Okuma parçası:
.....

Mısır şurubunun (Nişasta Bazlı Şeker -kısaca NBŞ- de deniyor) sağlığımız üzerinde ne gibi etkiler yarattığını hiç düşündünüz mü? Sakın "ben mısır şurubu tüketmiyorum" demeyin.
20.10.2014
1581
İçtiğiniz kolada, meyve suyunda, gazozda, yediğiniz çikolatada, tatlıda, kekte, pastada, dondurmada kısacası yüzlerce üründe bu mısırdan elde edilen şeker kullanılıyor. Çünkü daha ucuz. Bir süredir çoğu birtakım yabancı firmalar gene çoğunlukla ithal edilen mısırlardan şeker üretmek üzere ülkemizde fabrikalar kurdular. Ucuza mal oluyor fena mı demeyin. Fabrikaların kurulması için tarım topraklarının kullanılması, gölleri kirletmesi konularını bu yazıda bir kenara koyalım. Mısır şurubu nedeniyle şeker fabrikalarımız kapatılıyor ve şeker pancarı üretimimiz geriletiliyor. 2001 yılında çıkarılan “şeker yasası” ile mısır şurubu üretim kotası % 10 olarak belirlenmiş, daha sonra Bakanlar Kurulu kararı ile kota % 15’e yükseltilmiştir. Bu kota ABD’de % 2, Almanya’da binde 8.9, Fransa’da binde 4.9’dur. Kısacası Derviş’in kakaladığı “on beş günde on beş kanun” furyası içinde geçmiş olan bu yasa küresel güçlerin boynumuza taktığı bir kement olmaktadır. Bu kement her gün biraz daha çok boynumuzu sıkıyor. Ne olduğunu anlamaz isek köylüyü yok ettiği gibi tüketiciyi de resmen öldürecek.

.....

Verilen malzeme:
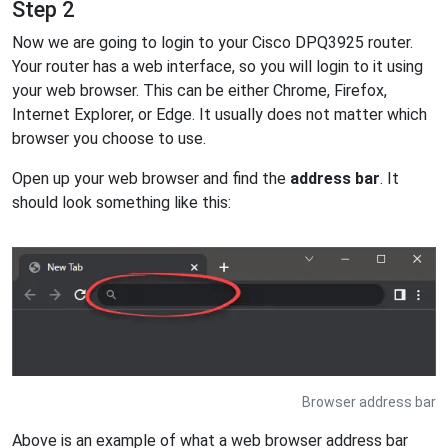
Step 2
Now we are going to login to your Cisco DPQ3925 router.
Your router has a web interface, so you will login to it using
your web browser. This can be either Chrome, Firefox,
Internet Explorer, or Edge. It usually does not matter which
browser you choose to use.
Open up your web browser and find the
address bar
. It
should look something like this:
Browser address bar
Above is an example of what a web browser address bar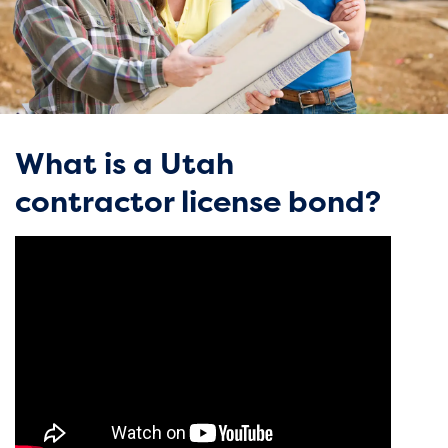
What is a Utah
contractor license bond?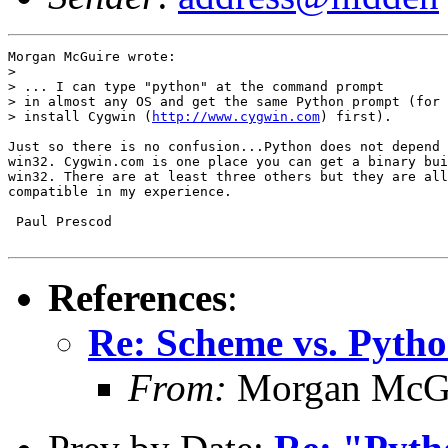
Morgan McGuire wrote:

> 

> ... I can type "python" at the command prompt

> in almost any OS and get the same Python prompt (for 
> install Cygwin (
http://www.cygwin.com
) first).

Just so there is no confusion...Python does not depend 
win32. Cygwin.com is one place you can get a binary bui
win32. There are at least three others but they are all
compatible in my experience.

 Paul Prescod

References
:
Re: Scheme vs. Pyth
From:
Morgan McG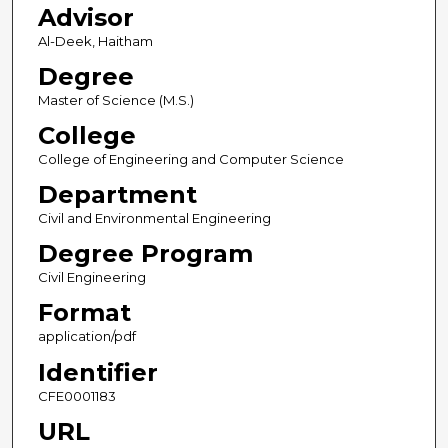
Advisor
Al-Deek, Haitham
Degree
Master of Science (M.S.)
College
College of Engineering and Computer Science
Department
Civil and Environmental Engineering
Degree Program
Civil Engineering
Format
application/pdf
Identifier
CFE0001183
URL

.....

Yapılacak iş: Mısır şurubu yazısını kaldığı yerden devam ettirin. Satırların mısır şurubu yazısıyla hiçbir ilgisi yoktur.

Alıştırmanın yanıtı:
Çay şekeri olan sakaroz, bir molekül glikoz ve bir molekül früktozdan oluşur. Glikoz/früktoz oranı % 50 % 50’dir. Mısır şurubunda ise bu oran % 80/ %20 ile früktoz lehine kayar. Früktoz ise tüm şekerler arasında en hızlı yağa dönüşenidir, böylece kan trigliserit düzeyini çok yükseltir. Bu da kalp hastalıklarını arttırır. İnsülin ve leptin salgılanmadığından früktozdan zengin beslenme tokluk yaratmayarak hızlı kilo alımına ve buna bağlı beslenmeden kaynaklanan hastalıklara yol açar. Mısır şurubu içeren besinler bir türlü tokluk hissi vermez. Şişelerce kola da içseniz bir türlü tokluk duygusu oluşmaz. Amerika’da neden obezite yani aşırı şişmanlığın hızla arttığını, kalp hastaları oranının neden çok yüksek olduğunu daha iyi anlıyoruz. Ne yazık ki küresel güçlerin zorlaması ile Türkiye’yi de aynı yola sokuyorlar.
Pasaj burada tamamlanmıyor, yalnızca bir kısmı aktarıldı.